**WORK REQUEST:** Copy out the lines of the material word for word, starting at the line that contains "Gemini 3.6 Flash &" and ending at the line that contains "ready for production. 3.6 Fla", including both of those lines and nothing else.

BEGIN GIVEN RECORDS

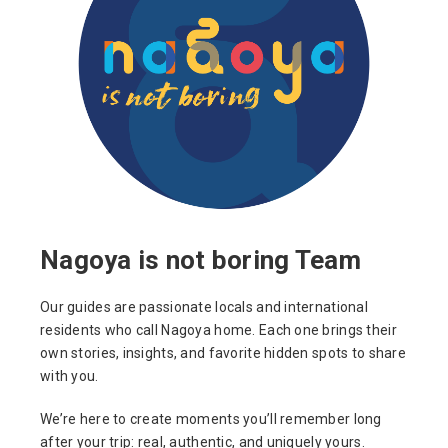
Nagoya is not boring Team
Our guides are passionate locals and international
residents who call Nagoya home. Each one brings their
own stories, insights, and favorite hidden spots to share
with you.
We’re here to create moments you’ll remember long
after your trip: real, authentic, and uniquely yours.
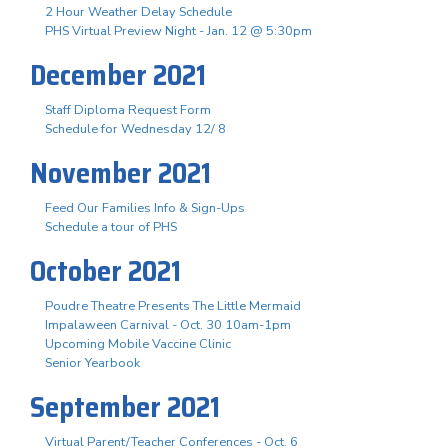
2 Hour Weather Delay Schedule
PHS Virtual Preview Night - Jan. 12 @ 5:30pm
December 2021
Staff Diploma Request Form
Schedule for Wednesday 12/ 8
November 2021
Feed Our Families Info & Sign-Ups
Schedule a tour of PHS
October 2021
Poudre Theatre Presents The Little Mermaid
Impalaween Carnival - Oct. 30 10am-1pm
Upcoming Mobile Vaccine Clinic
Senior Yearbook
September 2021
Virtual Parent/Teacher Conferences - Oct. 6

END GIVEN RECORDS
BEGIN GIVEN RECORDS

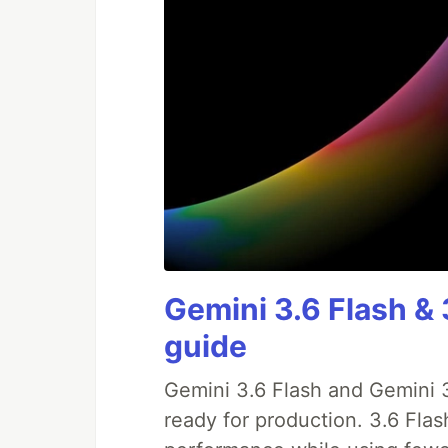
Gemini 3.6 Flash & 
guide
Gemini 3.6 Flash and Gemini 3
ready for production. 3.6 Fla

END GIVEN RECORDS
BEGIN GIVEN RECORDS

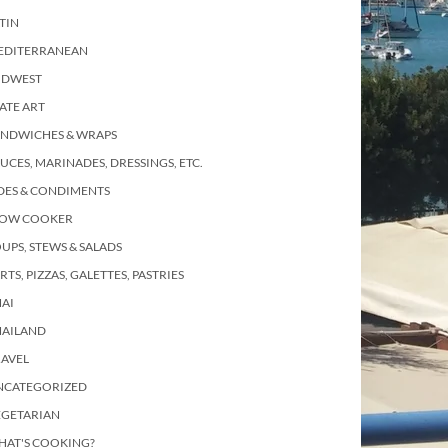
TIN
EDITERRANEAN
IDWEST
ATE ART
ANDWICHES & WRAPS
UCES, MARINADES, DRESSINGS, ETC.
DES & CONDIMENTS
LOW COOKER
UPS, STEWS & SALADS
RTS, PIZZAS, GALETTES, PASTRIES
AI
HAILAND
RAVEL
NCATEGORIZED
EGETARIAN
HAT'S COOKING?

END GIVEN RECORDS

**THE ANSWER:**
Gemini 3.6 Flash & 
guide
Gemini 3.6 Flash and Gemini 3
ready for production. 3.6 Fla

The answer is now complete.